OK -- off to fetch them. The Hibernate downloads all come from Sourceforge. And there's an outage -- it looks like an international connectivity issue, since I can't reach my own offshore servers, either. So we're screwed until the connectivity comes back.

How do you predict that delay?

I'll say it again. "I'm not making estimates of how long development is going to take ever again."

making license-plates

Spent the morning making license plates. (Cryptonomicon for the reference.) Configured 140 different feeds in the feed-db because I haven't had the time to write admin interfaces for the aggregator.

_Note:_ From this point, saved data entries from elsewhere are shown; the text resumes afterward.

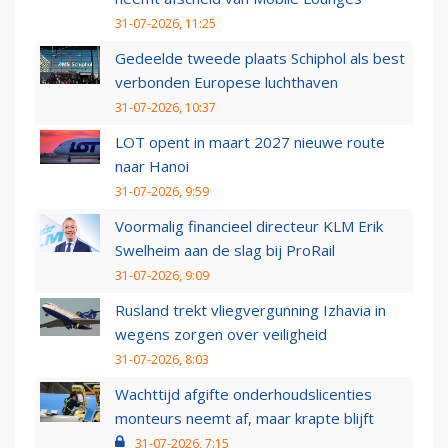
31-07-2026, 11:25
Gedeelde tweede plaats Schiphol als best
verbonden Europese luchthaven
31-07-2026, 10:37
LOT opent in maart 2027 nieuwe route
naar Hanoi
31-07-2026, 9:59
Voormalig financieel directeur KLM Erik
Swelheim aan de slag bij ProRail
31-07-2026, 9:09
Rusland trekt vliegvergunning Izhavia in
wegens zorgen over veiligheid
31-07-2026, 8:03
Wachttijd afgifte onderhoudslicenties
monteurs neemt af, maar krapte blijft
31-07-2026, 7:15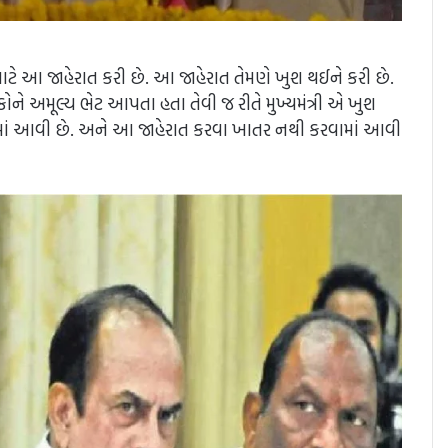
માટે આ જાહેરાત કરી છે. આ જાહેરાત તેમણે ખુશ થઈને કરી છે.
ને અમૂલ્ય ભેટ આપતા હતા તેવી જ રીતે મુખ્યમંત્રી એ ખુશ
ાં આવી છે. અને આ જાહેરાત કરવા ખાતર નથી કરવામાં આવી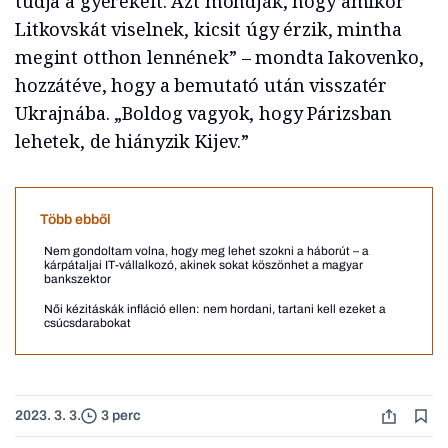
tudja a gyerekeit. Azt mondják, hogy amikor
Litkovskát viselnek, kicsit úgy érzik, mintha
megint otthon lennének” – mondta Iakovenko,
hozzátéve, hogy a bemutató után visszatér
Ukrajnába. „Boldog vagyok, hogy Párizsban
lehetek, de hiányzik Kijev.”
Több ebből
Nem gondoltam volna, hogy meg lehet szokni a háborút – a
kárpátaljai IT-vállalkozó, akinek sokat köszönhet a magyar
bankszektor
Női kézitáskák infláció ellen: nem hordani, tartani kell ezeket a
csúcsdarabokat
2023. 3. 3.
3 perc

I wish people would realise that, when we're forced to do "quick and dirty" systems and then "quickly onto the next crisis" we're hurting our productivity terribly. Not only do we have the task-switching overhead of jumping from one job to the next, but the we're faced with something like this morning's issue, and it takes a developer hours and hours to do something that can and should be done by a secretary in half the time.

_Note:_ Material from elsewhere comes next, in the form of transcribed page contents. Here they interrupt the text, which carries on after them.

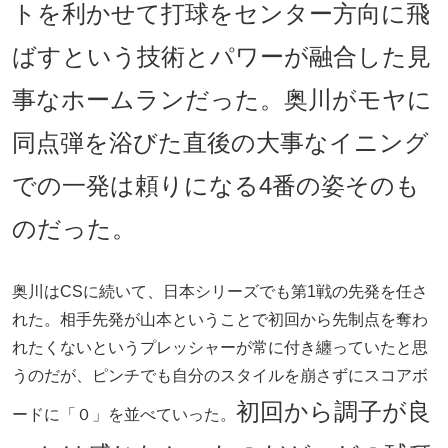
トを利かせて打球をセンター方向に飛
ばすという技術とパワーが融合した見
事なホームランだった。奥川がモヤに
同点弾を浴びた直後の大事なイニング
での一発は頼りになる4番の姿そのも
のだった。
奥川はCSに続いて、日本シリーズでも第1戦の先発を任さ
れた。相手先発が山本ということで初回から先制点を奪わ
れたくないというプレッシャーが常に付き纏っていたと思
うのだが、ピンチでも自分のスタイルを崩さずにスコアボ
初回から調子が良
ードに「０」を並べていった。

At the moment we're sitting with probably 8 different systems all in a half-arsed state -- unfinished, partially broken, poorly configured, putting who-knows-what demands on the server because we're measuring nothing. Someday soon its all going to unravel on us, and then the business will simply go under because we're facing weeks -- not hours -- of systems outage, meaning weeks of no revenue.

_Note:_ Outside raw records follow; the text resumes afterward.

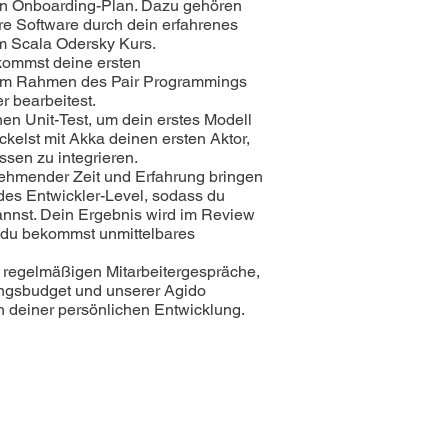
en Onboarding-Plan. Dazu gehören
ere Software durch dein erfahrenes
m Scala Odersky Kurs.
ommst deine ersten
u im Rahmen des Pair Programmings
 bearbeitest.
nen Unit-Test, um dein erstes Modell
ckelst mit Akka deinen ersten Aktor,
sen zu integrieren.
ehmender Zeit und Erfahrung bringen
ndes Entwickler-Level, sodass du
annst. Dein Ergebnis wird im Review
 du bekommst unmittelbares
regelmäßigen Mitarbeitergespräche,
ungsbudget und unserer Agido
n deiner persönlichen Entwicklung.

Were this my business, the stress of living on the edge like this would kill me.

24 April 2008

basic crud

basic crud is working for the CMS. Lots of boring to and fro over whether we're putting a userid or an actual user into the session. Most of my stuff wanted a userid, but the surrounding framework that I'm integrating into wants to put a full user there.

oh well... fixed now.


The look and feel sucks. My pages were designed as full-blown pages. Now they're inside an iframe with loads of other shit around. ecch. It's too hot. job for tomorrow.

of course its a bug

when you ignore the contract YOU wrote -- all by yourself -- for a method, and then forget that null is a legitimate return value. "and then there's a NPE".

unclean data in the live db

not so unusual, but... I'm trying to load users from the user table (via eodsql) and the "addUserID" and "modUserID" columns are currently filled in with zeroes. So, of course, UUID.fromString pukes.

What now?

creating test data

handraulically creating test db data for the cms... ugh

postgres server not starting on test

[11:30:33] <Di> please can you add starting the db to the startup script on test
[11:30:43] <mikro2nd> it is already
[11:30:46] <Di> after every power failure I have to manually start the db
[11:30:48] <mikro2nd> ??
[11:30:52] <mikro2nd> i'll check
[11:30:55] <Di> thx
[11:32:52] <mikro2nd> chkconfig says
postgresql 0:off 1:off 2:off 3:on 4:on 5:on 6:off
[11:33:11] <mikro2nd> and since our default runlevel is 3 it should be getting started unless there's some other problem
[11:33:12] <Di> what does that mean?
[11:33:41] <mikro2nd> says: postgres os OFF at runlevels 0126 and ON at runlevels 345
[11:33:42] <Di> well I have just started it this morning and start it every time there is a power out
[11:33:51] <Di> ok
[11:34:07] <mikro2nd> will investigate further
[11:34:19] <Di> something is odd - not serious, we can live with it, just know that it is the first thing to check if something does not work
[11:35:14] <mikro2nd> when was the last power outage/reboot? (roughly)
[11:35:36] <Di> came on this morning at 10 past 10
[11:35:43] <mikro2nd> ok

(checkicty checkity check...)

[11:43:57] <mikro2nd> weird... i can't see anything wrong -- rc3.d links are correct, ownerships and permissions on /etc/init.d/postgres and /var/lib/postgres, but I can see that the the startup log is timstamped 11:43 rather than the 10:08 that the system came up... very weird!
[11:44:24] <Di> dont waste any more time on it - not worth it, just as long as we know
[11:44:29] <Di> but it is odd
[11:44:34] <mikro2nd> ok

clientadmin finally into test

Finally clientadmin is deployed to test. Of course there's no data in the db, yet, so -- as expected -- the test page fails. That may be the best thing about the unit-testing philosophy -- its a good feeling when a test fails as expected!